British finance minister under fire over legal fees, personal finances

December 01, 1992|By Richard O'Mara | Richard O'Mara,London Bureau

LONDON -- The scent of political scandal is in the air again.

This time all eyes are drawn to the Chancellor of the Exchequer, Norman Lamont, the man with the smile of the Cheshire Cat.

Liberal Democrat Simon Hughes sniffed the air yesterday in the House of Commons and said he detected "something rotten in the state of Britain." Mr. Hughes said he was appalled that Mr. Lamont received about $7,000 from the Treasury to pay legal fees incurred in the process of evicting a tenant from his house in London.

The tenant is a young sexual therapist named Sara Dale with a busy clientele and a tendency to throw kisses to newspaper and television cameramen.

A lot of people in and out of Parliament think that, because this was a private legal dispute between Mr. Lamont and his unwanted tenant, the government had no business helping pay for it.

"What has Britain come to?" asked Mr. Hughes, not really expecting an answer, at least not from Mr. Lamont.

Calls are heard from within the Conservative Party itself for Mr. Lamont's resignation, though these have remained anonymous, and Prime Minister John Major has let it be known he would not consider it.

The government payout scandal is not the only matter troubling Mr. Lamont as a front line minister. Other misfortunes crowd around him.

One of these is mortifying. The other suggests -- but does not prove -- the kind of indiscretion that had brought down in September Mr. Lamont's former fellow minister, David Mellor, the Heritage secretary who had a talkative girlfriend with innovative sexual instincts.

Mr. Lamont insists he is the victim of a dirty tricks campaign.

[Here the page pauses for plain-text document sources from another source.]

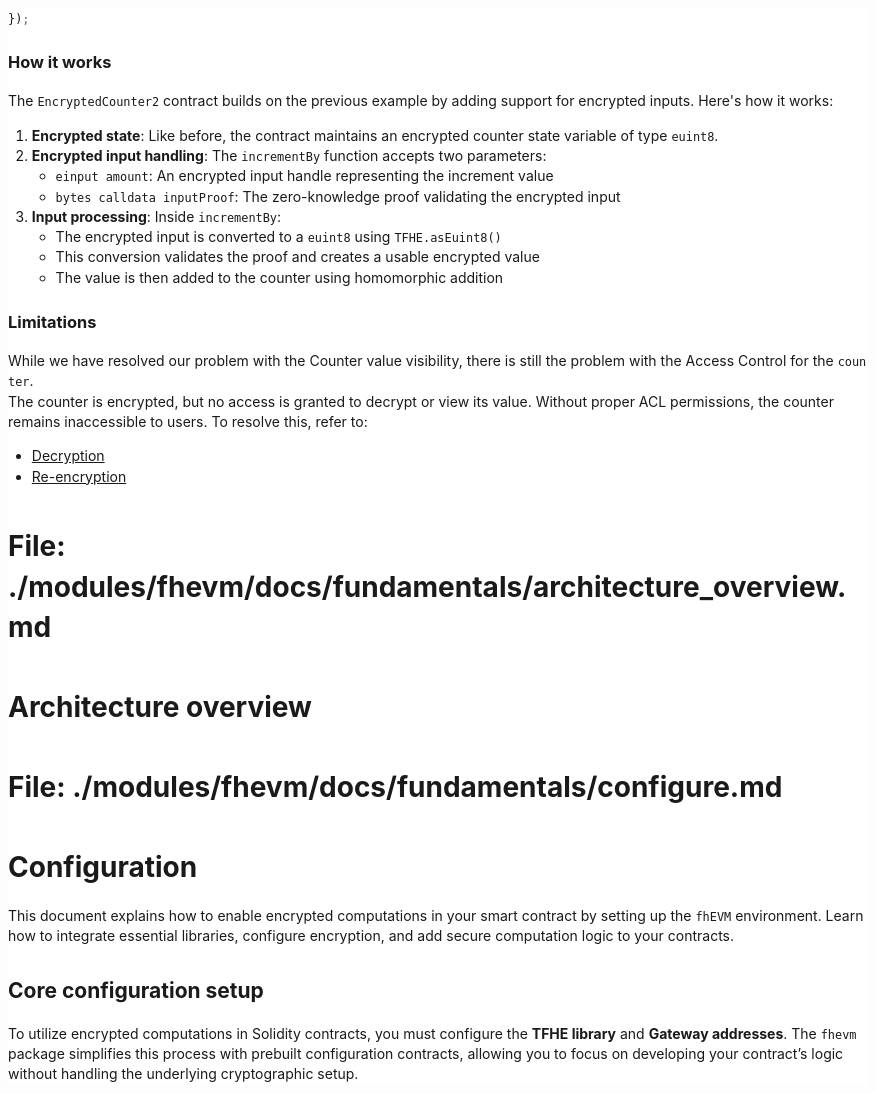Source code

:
 ```ts
});
```

### How it works

The `EncryptedCounter2` contract builds on the previous example by adding support for encrypted inputs. Here's how it works:

1. **Encrypted state**: Like before, the contract maintains an encrypted counter state variable of type `euint8`.
2. **Encrypted input handling**: The `incrementBy` function accepts two parameters:
   - `einput amount`: An encrypted input handle representing the increment value
   - `bytes calldata inputProof`: The zero-knowledge proof validating the encrypted input
3. **Input processing**: Inside `incrementBy`:
   - The encrypted input is converted to a `euint8` using `TFHE.asEuint8()`
   - This conversion validates the proof and creates a usable encrypted value
   - The value is then added to the counter using homomorphic addition

### Limitations

While we have resolved our problem with the Counter value visibility, there is still the problem with the Access Control for the `counter`.\
The counter is encrypted, but no access is granted to decrypt or view its value. Without proper ACL permissions, the counter remains inaccessible to users. To resolve this, refer to:

- [Decryption](decryption/decrypt.md)
- [Re-encryption](decryption/reencryption.md)


# File: ./modules/fhevm/docs/fundamentals/architecture_overview.md

# Architecture overview


# File: ./modules/fhevm/docs/fundamentals/configure.md

# Configuration

This document explains how to enable encrypted computations in your smart contract by setting up the `fhEVM` environment. Learn how to integrate essential libraries, configure encryption, and add secure computation logic to your contracts.

## Core configuration setup

To utilize encrypted computations in Solidity contracts, you must configure the **TFHE library** and **Gateway addresses**. The `fhevm` package simplifies this process with prebuilt configuration contracts, allowing you to focus on developing your contract’s logic without handling the underlying cryptographic setup.
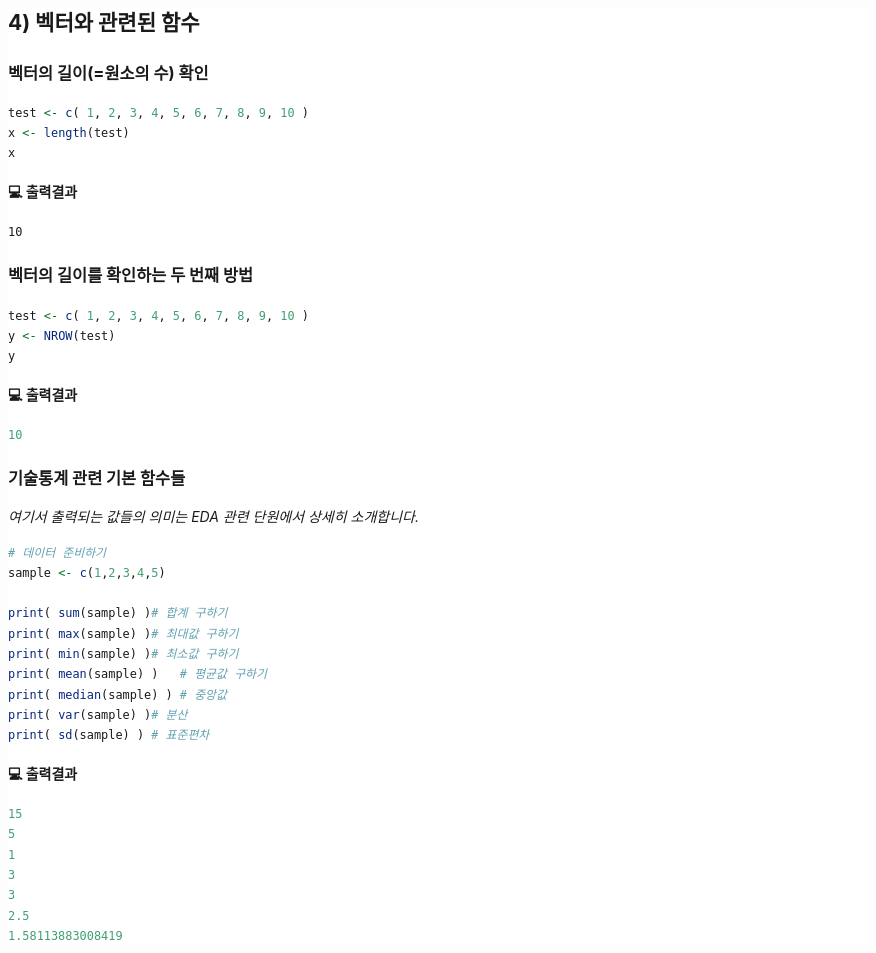 
## 4) 벡터와 관련된 함수

### 벡터의 길이(=원소의 수) 확인

```r
test <- c( 1, 2, 3, 4, 5, 6, 7, 8, 9, 10 )
x <- length(test)
x
```

#### 💻 출력결과

```
10
```

### 벡터의 길이를 확인하는 두 번째 방법

```r
test <- c( 1, 2, 3, 4, 5, 6, 7, 8, 9, 10 )
y <- NROW(test)
y
```

#### 💻 출력결과

```r
10
```

### 기술통계 관련 기본 함수들

*여기서 출력되는 값들의 의미는 EDA 관련 단원에서 상세히 소개합니다.*

```r
# 데이터 준비하기
sample <- c(1,2,3,4,5)

print( sum(sample) )# 합계 구하기
print( max(sample) )# 최대값 구하기
print( min(sample) )# 최소값 구하기
print( mean(sample) )   # 평균값 구하기
print( median(sample) ) # 중앙값
print( var(sample) )# 분산
print( sd(sample) ) # 표준편차
```

#### 💻 출력결과

```r
15
5
1
3
3
2.5
1.58113883008419
```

As it was with Mr. Mellor, Mr. Lamont was initially hoisted by the tabloid press. It was The Sun that reported last week that the man responsible for the nation's finances was having difficulty with at least one aspect of his personal finances.

The newspaper learned from an informant inside the National Westminster Bank that Mr. Lamont was overdrawn by about $700 on the spending limit on one of his credit cards. Not only that. He had been overdrawn about 22 times in the past eight years and had been warned by the bank five times for his negligence.

The questions that followed were inevitable: Is this any way for the man who makes economic policy for this country to behave? Or how can a man who can't pay his debts on time take care of the nation's economy? Again, they were questions for which few answers were offered. The government just got angry with the bank for having a snitch in its employ.

Then came the potentially more embarrassing incident. Another tabloid, The Evening Standard, learning that Mr. Lamont recently visited a Thresher's wine shop in a rather seedy part of London, sent a reporter around to ask the manager what the chancellor had purchased.

A bottle of champagne and a pack of cigarettes, said John Onanugu.

Some among those who study the habits and behavior of the people at the top of the political pole in this country recalled that Mr. Lamont does not smoke cigarettes, nor does his wife. Could they have been for someone else? Could the chancellor have a friend, as Mr. Mellor had?

Thus began the silliest of Norman Lamont's three crises, known here as Threshergate.

Mr. Lamont denied he had appeared at the wine shop in question. The chancellor did admit to visiting a Thresher's wine shop, but one in a better neighborhood. Instead of champagne he said he purchased three bottles of less festive wine. Thresher's even turned over his receipt to the newspapers, which published it.

Everything would probably have been all right for Mr. Lamont except for two developments. First, Mr. Onanugu declined to change his story, or give any hint he might have been wrong. And other employees supported him.

Second, the newspaper The Independent revealed on Sunday that Thresher's, owned by the Whitbread beverage company, is a major contributor to the Conservative Party. And the receipt given as evidence of Mr. Lamont's purchase in a more respectable neighborhood had the location of the wine shop blotted out.

Last night Thresher's issued a statement saying that Mr. Onanugu, and another employee, David Newton, had admitted "totally fabricating" the story of Mr. Lamont's visit. They were being disciplined, the company said.

This announcement had two immediate effects. It took some of the heat off Mr. Lamont among those in his own party. Among those not inclined to support him, it raised the suspicion level and the question why the two liquor store employees would jeopardize their jobs with such a gambit.